[Stored items]
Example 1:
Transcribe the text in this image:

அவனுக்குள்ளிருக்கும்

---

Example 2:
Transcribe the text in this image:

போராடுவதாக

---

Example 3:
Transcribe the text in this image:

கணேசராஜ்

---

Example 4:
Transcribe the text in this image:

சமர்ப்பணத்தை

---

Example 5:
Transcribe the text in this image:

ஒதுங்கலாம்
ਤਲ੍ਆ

GOAL >> Reproduce each of the lines above verbatim, preserving their original order.

PROBLEM SOLUTION >>
Example 1:
Transcribe the text in this image:

அவனுக்குள்ளிருக்கும்

---

Example 2:
Transcribe the text in this image:

போராடுவதாக

---

Example 3:
Transcribe the text in this image:

கணேசராஜ்

---

Example 4:
Transcribe the text in this image:

சமர்ப்பணத்தை

---

Example 5:
Transcribe the text in this image:

ஒதுங்கலாம்
ਤਲ੍ਆ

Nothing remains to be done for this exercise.